Barstow is also the site of an interesting experiment. When General Beal was surveying a wagon road from New Mexico to California, the government imported camels to see if it would be feasible to use camels, rather than horses and mules, in the southwest desert regions of the United States. Not being familiar with the camel culture, and not wanting to be embarrassed as a person seen riding a camel, the government could not find camel drivers; so they had to import drivers along with the camels. The camels turned out to be a great success. They could carry 700 pounds of cargo and could go for three days without water. The camel's feet adapted to the rocky-sandy desert soils and they performed well both in the summer heat and the chilly winter nights. However, when the civil war started, the project was cancelled and never restarted. The camels were turned loose to wander the desert and did not reproduce, so they eventually all died off. There are still unconfirmed tales of people seeing camels in the desert and there are many ghost stories involving desert camels. 

With the arrival of the railroads, passengers needed places to eat and sleep; so Fred Harvey is credited with establishing the first restaurant/hotel chain in the United States, which became known as "Harvey Houses." Casa del Desierto (House of the Desert) was constructed in 1911 in Barstow and was considered to be one of the finest establishments in the entire chain of properties. The young ladies that worked in the restaurants became known as "Harvey Girls."

The old downtown section of Barstow contains numerous murals depicting local history painted on the outside of local business establishments. Most of the murals also contain a narrative of the local history depicted. 

One of the longest murals is on the wall outside of the Route 66 Motel. Also around the motel's property are various old cars (1950s Studebaker, 1930s Dodge touring car, 1957 Dodge, and Nash Metropolitan) and other historic items. 

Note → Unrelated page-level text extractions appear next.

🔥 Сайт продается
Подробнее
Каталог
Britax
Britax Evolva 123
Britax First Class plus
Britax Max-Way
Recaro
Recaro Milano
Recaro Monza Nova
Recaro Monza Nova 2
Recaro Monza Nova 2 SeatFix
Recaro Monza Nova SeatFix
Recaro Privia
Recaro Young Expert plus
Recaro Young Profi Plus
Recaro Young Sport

Also located around town is a nice memorial for the 343 fire fighters that were killed in the 9/11 World Trade Center attack, the oldest operating Del Taco in the World, and McDonald's Station that is a conglomerate of restaurants and retail tourist facilities. (Note: The first Del Taco was in Yermo; but it closed, making the Barstow Del Taco the oldest operating Del Taco in the World. Corporate headquarters refers to the Barstow Del Taco as Del Taco #1.)

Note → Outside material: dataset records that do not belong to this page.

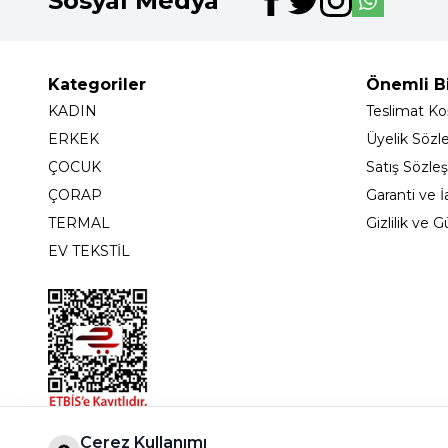
Sosyal Medya
Kategoriler
Önemli Bi
KADIN
Teslimat Koş
ERKEK
Üyelik Sözl
ÇOCUK
Satış Sözle
ÇORAP
Garanti ve İ
TERMAL
Gizlilik ve 
EV TEKSTİL
Bostancı Mah. Dar yol Sok. Safir sitesi 5/1 B Blok K
Çerez Kullanımı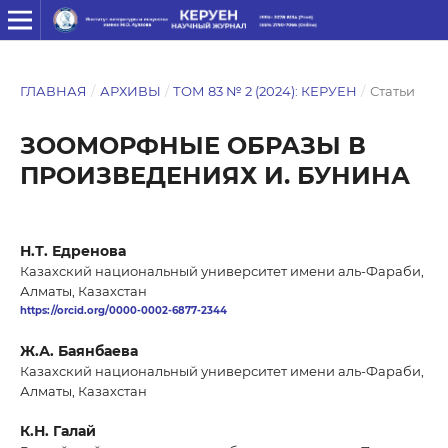
ГЛАВНАЯ
/
АРХИВЫ
/
ТОМ 83 № 2 (2024): КЕРУЕН
/
Статьи
ЗООМОРФНЫЕ ОБРАЗЫ В
ПРОИЗВЕДЕНИЯХ И. БУНИНА
Н.Т. Едренова
Казахский национальный университет имени аль-Фараби,
Алматы, Казахстан
https://orcid.org/0000-0002-6877-2344
Ж.А. Баянбаева
Казахский национальный университет имени аль-Фараби,
Алматы, Казахстан
К.Н. Галай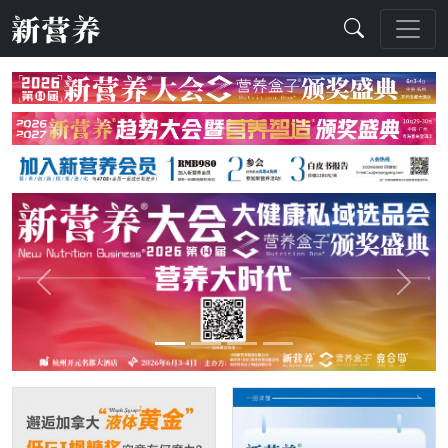
Previous
Next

And, not to be missed, on the way out of town on Old Highway 58 is the collection of unusual vehicles and an iron framed dinosaur located just west of the drive-in movie theater.

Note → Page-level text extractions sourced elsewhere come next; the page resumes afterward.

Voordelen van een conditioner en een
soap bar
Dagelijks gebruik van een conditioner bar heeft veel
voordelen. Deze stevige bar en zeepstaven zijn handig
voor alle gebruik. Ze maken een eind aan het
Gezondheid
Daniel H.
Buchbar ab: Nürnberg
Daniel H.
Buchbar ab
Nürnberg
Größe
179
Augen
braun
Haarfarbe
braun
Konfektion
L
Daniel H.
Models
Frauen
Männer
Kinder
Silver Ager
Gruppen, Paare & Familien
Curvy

On the way home I stopped by EddieWorld in Yermo to get something to eat, only to discover that they did not have a fast-food restaurant; so I had to continue on to Baker. (The EddieWorld water tank is designed and painted like a large ice cream desert.) Baker is a major tourist stop along Interstate-15 and has all of the major fast-food restaurants, plus some unknown ones. They have also repaired the "World's Tallest Thermometer" and it now looks like it did historically.